_Extract to read_.
The controller only knows how much you are pumping into it. It has no idea what is connected. It's not like a node on a computer/server system with an IP link, or even a serial link.

The multi-panel connectors are basically "Y-connectors."

All that said, you'd have a bunch of mounting and wiring to add not much more input. I would just add another 100w panel (or more if you have room for something larger say a 160w); cost is fairly minimal.
 

dreadlocks

Well-known member
diodes will cut em out if they cant keep up with a stronger panel and the'll get pulled down.. whichever panel is doing highest voltage at the time is gonna win, you'll store more power with a seperate controller for seperate panels..

you put multiple panels on a single controller when its an array of matched panels all mounted together with same tilt, all in the same environment and all more or less always outputting the same as everything else in the array.. in a two panel array with mismatched panels you'll likely see one or the other contributing but not the combined output of both of em.. if they were identical panels you'd still likely see one or the other mounted like that until both are in identical lighting conditions and then you'll see em both combined.

_Stored entries_.

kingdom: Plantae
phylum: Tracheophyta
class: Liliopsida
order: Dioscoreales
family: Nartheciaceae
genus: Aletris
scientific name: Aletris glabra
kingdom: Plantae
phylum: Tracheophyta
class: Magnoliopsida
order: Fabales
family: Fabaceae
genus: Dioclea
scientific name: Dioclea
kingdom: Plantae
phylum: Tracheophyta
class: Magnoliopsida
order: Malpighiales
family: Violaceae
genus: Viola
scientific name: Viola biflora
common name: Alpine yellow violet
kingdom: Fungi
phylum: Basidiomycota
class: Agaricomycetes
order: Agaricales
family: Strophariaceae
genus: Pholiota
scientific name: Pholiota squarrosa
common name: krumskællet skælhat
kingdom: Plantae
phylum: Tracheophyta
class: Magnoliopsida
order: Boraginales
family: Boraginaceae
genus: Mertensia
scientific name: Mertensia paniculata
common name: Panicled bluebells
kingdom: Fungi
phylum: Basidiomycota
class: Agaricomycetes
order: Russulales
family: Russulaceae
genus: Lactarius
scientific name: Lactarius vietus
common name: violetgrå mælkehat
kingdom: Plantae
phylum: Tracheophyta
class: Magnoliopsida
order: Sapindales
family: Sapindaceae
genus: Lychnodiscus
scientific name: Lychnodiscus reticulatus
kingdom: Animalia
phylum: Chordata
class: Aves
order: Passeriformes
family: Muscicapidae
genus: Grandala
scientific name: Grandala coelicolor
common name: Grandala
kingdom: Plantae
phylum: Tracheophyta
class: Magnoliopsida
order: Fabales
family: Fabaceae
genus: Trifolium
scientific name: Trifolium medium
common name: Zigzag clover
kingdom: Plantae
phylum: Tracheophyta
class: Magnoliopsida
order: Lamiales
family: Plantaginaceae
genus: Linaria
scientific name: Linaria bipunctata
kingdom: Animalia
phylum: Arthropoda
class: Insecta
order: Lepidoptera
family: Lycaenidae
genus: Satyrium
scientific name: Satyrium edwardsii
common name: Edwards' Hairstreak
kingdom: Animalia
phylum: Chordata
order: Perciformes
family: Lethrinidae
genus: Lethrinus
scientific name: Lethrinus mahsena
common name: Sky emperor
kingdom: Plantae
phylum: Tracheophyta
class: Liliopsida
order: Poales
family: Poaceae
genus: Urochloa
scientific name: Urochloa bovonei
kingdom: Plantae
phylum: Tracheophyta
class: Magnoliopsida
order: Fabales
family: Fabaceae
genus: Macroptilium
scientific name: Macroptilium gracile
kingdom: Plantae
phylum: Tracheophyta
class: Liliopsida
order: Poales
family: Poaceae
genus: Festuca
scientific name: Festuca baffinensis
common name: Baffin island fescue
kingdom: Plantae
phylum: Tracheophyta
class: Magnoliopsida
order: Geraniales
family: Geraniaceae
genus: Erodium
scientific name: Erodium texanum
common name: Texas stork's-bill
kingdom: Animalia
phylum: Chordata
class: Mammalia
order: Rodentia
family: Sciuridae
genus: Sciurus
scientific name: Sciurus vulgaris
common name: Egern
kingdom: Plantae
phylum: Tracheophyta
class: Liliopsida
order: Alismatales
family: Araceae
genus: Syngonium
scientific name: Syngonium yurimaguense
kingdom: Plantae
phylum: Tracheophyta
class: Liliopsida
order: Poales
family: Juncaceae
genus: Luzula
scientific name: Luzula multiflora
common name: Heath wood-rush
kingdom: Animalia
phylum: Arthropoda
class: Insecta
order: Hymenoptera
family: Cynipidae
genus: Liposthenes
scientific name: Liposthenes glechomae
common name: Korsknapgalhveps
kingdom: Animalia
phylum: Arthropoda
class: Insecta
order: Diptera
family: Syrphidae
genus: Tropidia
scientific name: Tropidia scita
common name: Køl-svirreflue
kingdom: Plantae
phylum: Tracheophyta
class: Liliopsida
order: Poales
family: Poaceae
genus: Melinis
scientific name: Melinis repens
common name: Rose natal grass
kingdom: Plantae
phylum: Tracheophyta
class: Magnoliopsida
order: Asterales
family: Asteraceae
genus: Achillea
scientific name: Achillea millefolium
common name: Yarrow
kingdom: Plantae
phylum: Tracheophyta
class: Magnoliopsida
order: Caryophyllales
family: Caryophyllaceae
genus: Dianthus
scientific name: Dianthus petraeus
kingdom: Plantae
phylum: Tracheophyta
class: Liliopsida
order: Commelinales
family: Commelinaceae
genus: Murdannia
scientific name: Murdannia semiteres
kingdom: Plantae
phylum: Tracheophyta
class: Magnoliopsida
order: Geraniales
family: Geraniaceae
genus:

_What this exercise asks_.
• 1. Transcribe the passage of the solar panel discussion from "All that said, you'd" to "for seperate panels..".
• 2. Continue the discussion of solar panels and charge controllers from the point at which it stops.

_Task answers_.
• 1.
All that said, you'd have a bunch of mounting and wiring to add not much more input. I would just add another 100w panel (or more if you have room for something larger say a 160w); cost is fairly minimal.
 

dreadlocks

Well-known member
diodes will cut em out if they cant keep up with a stronger panel and the'll get pulled down.. whichever panel is doing highest voltage at the time is gonna win, you'll store more power with a seperate controller for seperate panels..

• 2.
rruff

Explorer
diodes will cut em out if they cant keep up with a stronger panel and the'll get pulled down.. whichever panel is doing highest voltage at the time is gonna win
Diodes where? I've never used MPPT. Seems like the controller will only see one voltage... which the panels will "compromise" on. And the amps for each panel will be whatever the panel can produce at that voltage. I see what you mean about the panels seeing different sun and different output; the optimal voltage will then be different for each. But how much will you lose? Doesn't seem like it would be much based on the curves I've seen.

This one for instance. If you have one panel at 100% (optimal ~17v) and the other at 20% (optimal ~16v) and you run them at 17V, you'd lose maybe 5-10% of the weak panel's potential. Am I thinking about this right?

 

dreadlocks

Well-known member
the panels have bypass/blocking diodes built into em, sometimes many of em in a series but just one on a 12v panel.. if one is at 17V and the other is at 16V the diode on the 16V panel will not let current flow into it and it'll cut out.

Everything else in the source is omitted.